Bayern 2 - radioWissen


8

Wie wir Farben sehen Das Gehirn

Stand: 09.06.2011 | Archiv

LMU in München-Großhadern  | Bild: picture-alliance/dpa

Wie wir gesehen haben, nehmen die Fotorezeptoren der Netzhaut vereinfacht gesagt nur drei Farben, nämlich Rot, Grün und Blau wahr. Doch die Welt ist wesentlich bunter.

Die Welt in Color - Das Gehirn kommt ins Spiel

Normalsichtige Menschen können bis zu sieben Millionen Farb- und über 500 Helligkeitswerte, mehr als 200 Farbtöne und 20 Farbsättigungsstufen unterscheiden. Dieses farbige Wunder vollbringt alleine das Gehirn. Erst in der so genannten Sehrinde setzt es den endgültigen Farbeindruck aus dem Neuronenfeuer der Fotorezeptoren und Ganglienzellen zusammen.

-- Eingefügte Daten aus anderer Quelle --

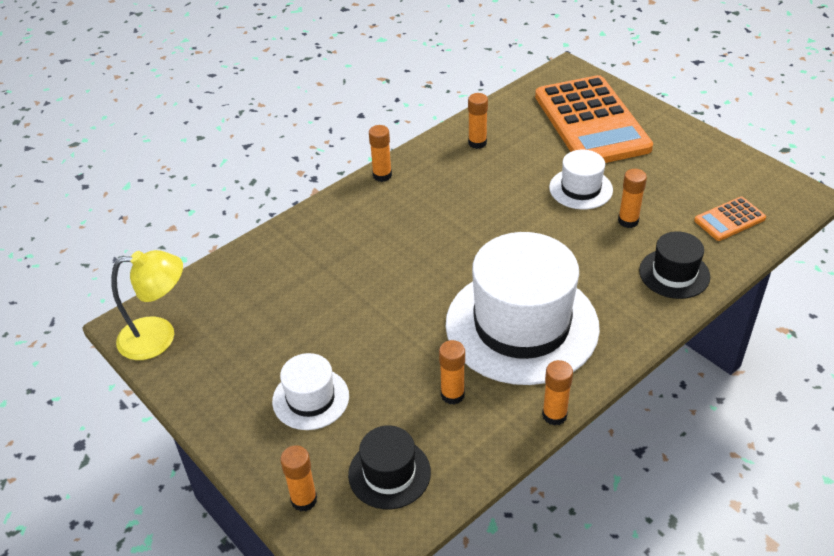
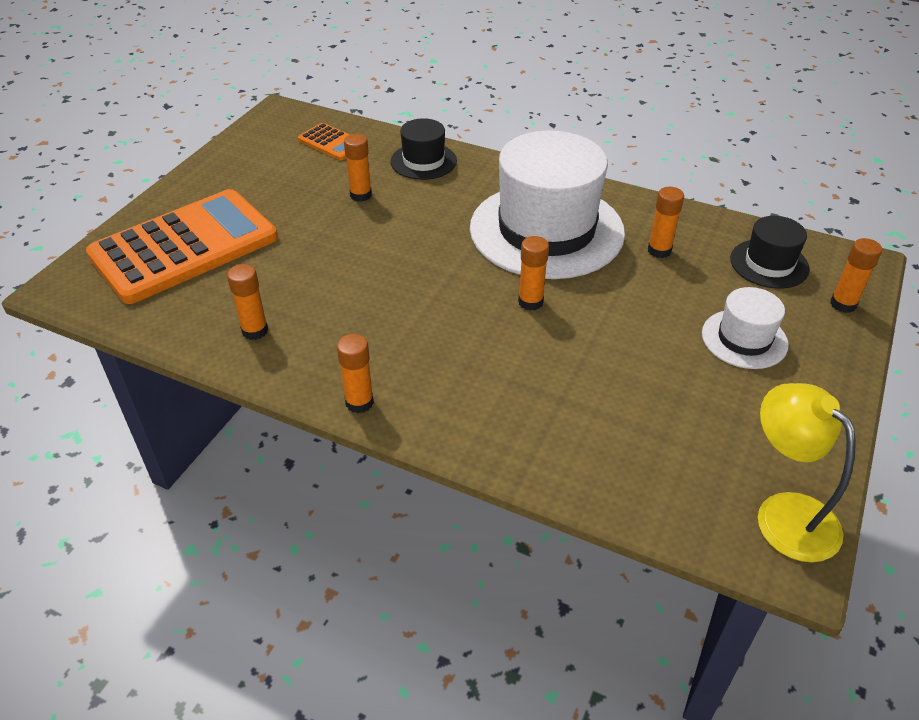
camera: 115 degrees left, 0 degrees up
orange glue stick [542,360,573,426] -> orange glue stick moved to [518,236,549,311]
white hat [549,150,613,210] -> none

Wie dieser erstaunliche Prozess im Detail funktioniert, ist bislang nicht restlos geklärt. Unbestritten ist allerdings, was bereits Newton erkannte, und was Eckard Voland, Professor für Biophilosophie an der Justus-Liebig-Universität Giessen, so formuliert: "Die Farben sind vom Gehirn generierte Erlebnisqualitäten bloßer elektromagnetischer Strahlung in einer absolut farblosen Welt."

Licht ist Geist - Der farbige Sieg über die Finsternis

"Farbe hilft Licht auszudrücken, ich meine nicht das physikalische Phänomen, sondern das Licht, das nur im Kopf des Künstlers existiert."

Pablo Picasso

Die Farbigkeit der Welt ist also keine Eigenschaft der physikalischen Realität, sondern eine der erstaunlichsten Leistungen der Biologie und des Geistes. Kein Wunder, dass dieses aus dem Geist geborene Phänomen den Menschen seit jeher beschäftigt und zu einer endlosen Kette philosophischer, religiöse oder künstlerischer Spekulationen angeregt hat. Die Lichtsymbolik spielt in allen Religionen eine bedeutende Rolle und führte im christlichen Mittelalter dazu, das Wesen Gottes als reines, schöpferisches Licht zu begreifen. Aus diesem Gedanken entstand das Bemühen der Gotik, lichtdurchflutete Kathedralen als Ausdruck des Göttlichen, als geistiges Abbild und sinnliche Vorahnung des Himmels zu bauen. Farben galten dabei als "Kleider Gottes", die seine Pracht und Kraft sichtbar erstrahlen ließen.

"Wenn ich nur an Grau, Grün und Weiß denke oder an Schwarzgelb, Schwefelgelb und Violett, überläuft mich ein Schauer von Wollust."

Max Beckmann Tagebucheintrag vom 8. Juni 1915

Der Abglanz dieser lichtsymbolischen Wirklichkeit leuchtet bis in unsere aufgeklärte Gegenwart. Und was Farbe, weit über Physik und Biologie hinaus bedeuten, welchen Genuss uns Farbe verschaffen kann, brachte vielleicht am leidenschaftlichsten der Maler Max Beckmann auf den Punkt.